Talking with multiple stakeholders guaranteed we didn’t arrive in Ottawa with our priorities alone but we did it with the strength of the people we were representing.
In Ottawa we spent 3 days to collaborate and negotiate with all the delegations to formulate the Y7 positions.
As head delegates, we were tasked to prioritize the recommendations assessing their audaciousness, pragmatism and applicability and to specifically work on the final phrasing of the document, finding a diplomatic middle-ground whenever it was necessary.
It wasn’t an easy task since every youth community had their own priorities but at the end we collaborated and we came up with common instances. As an example, even if we all recognized the relevance of the decarbonization theme, we acknowledged that not all the G7 countries would have followed up on it, so we strategically choose, in terms of recommendation applicability, to call on immediate action on plastics, while, at the same moment, recognizing the urgence to commit on rapid decarbonization.
What are you going to achieve next?
After Ottawa we came up with a call to action, a one page document with bold, pragmatic and inclusive recommendations.
We called upon government and civil society to commit on these 3 priorities at least (1 from each focus area). It is a document that we are going to deliver to actual G7 to make our voice being heard. I really hope they are going to take in considerations our positions.
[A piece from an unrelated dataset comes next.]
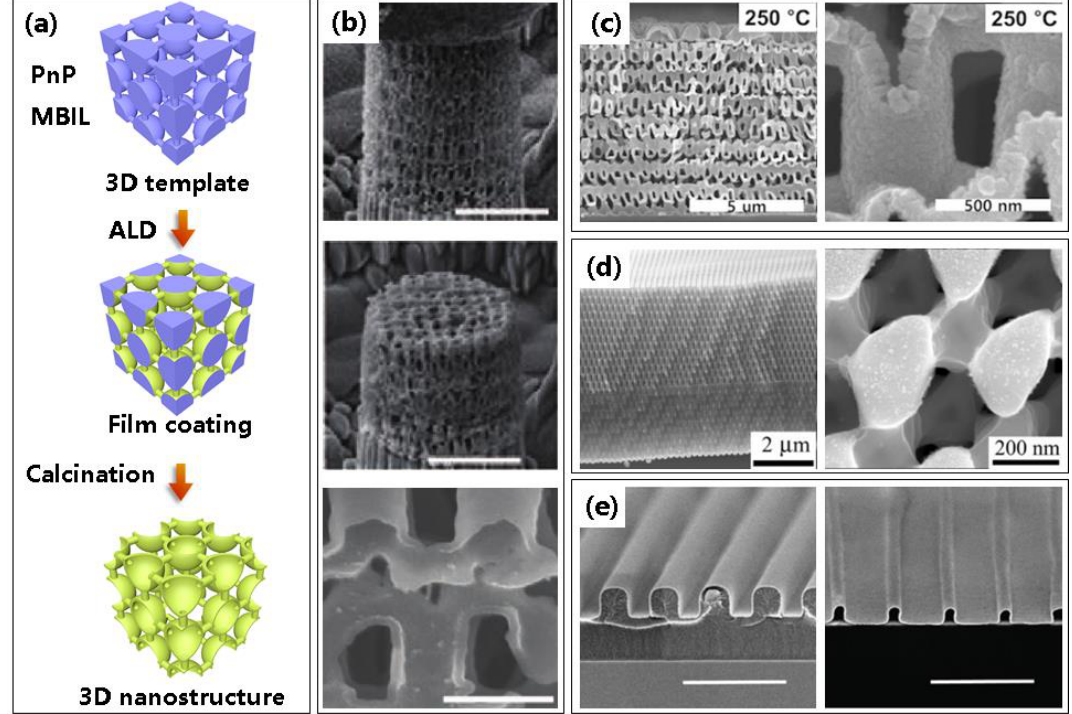
Figure 8. Other photoresist polymer templates by PnP and MBIL processes are used to fabricate 3D nanostructures by ALA methods. ( a ) Illustrated process routine of 3D nanostructures based on photoresist templates by PnP and MBIL techniques. The two techniques commonly share the same fabrication process, except the methods to fabricate resist templates. ( b ) SEM images of Al 2 O 3 nano- architectures based on PnP technique taken before and after compression tests. And the enlarged SEM images of Al 2 O 3 nano-architectures. Reprinted with permission from Ref. [72], Copyright 2018 WILEY-VCH Verlag GmbH & Co. KGaA, Weinheim. ( c ) SEM images of 3D ZnO hollow nanostructure deposited at 250 ◦ C after removal of the epoxy template based on PnP method. Reprinted with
At the same time we are working on the full list of Y7 policy recommendations. It’s really important. We are going to broaden the conversation one more time and we want to share this document with all the most important italian stakeholders. This our goal. For example, since we refer to water protection on the call to action, we would like to get in touch with Italian associations related with this topic that may be potentially involved in promoting the summit outcome.
(Download the document here!)
Fabrizio, which are your main take-aways from this experience?
For me it is really important to point out that each one of us, despite our background, can do something to make the difference. I am not politician, I am not an diplomatic, I mean, I am an engineer but I decided to be part of this process.
It’s really necessary for everyone of us to – at least – try to change things.
We have to stimulate and involve people to discuss these topics. The reality is that we are already late. I would like that people from the civil society will join the debate. The most is to get people involved. United is better. United we are stronger.
Last thing, if you have the chance to be involved in these experiences, do it. I suggest other young people to apply next year, It’s really worthed.
If you are curious about this experience, Fabrizio is available to give you more information and suggestions on the Young G7 program.
Fabrizio is an electrical engineer, graduated from Polytechnic of Turin. He attended an internship and then worked as a PhD R&D engineer at SuperGrid Institute in Lyon on protection strategies of HVDC electrical grid. In 2017 he came back to Italy to work for the Enel Group where he is currently a Program Management Officer for a business digitization project. Now he lives between Rome and Palermo.
What he says about Alta Scuola Politecnica:
“ASP contributes to broaden your horizons when dealing with complex problems. I understood how my work can impact people’s life not just from a merely technological point of view but more in the social sphere, through relationships. I learnt to listen to the users. I brought this in my work experience. I always think as a customer. I design for them.”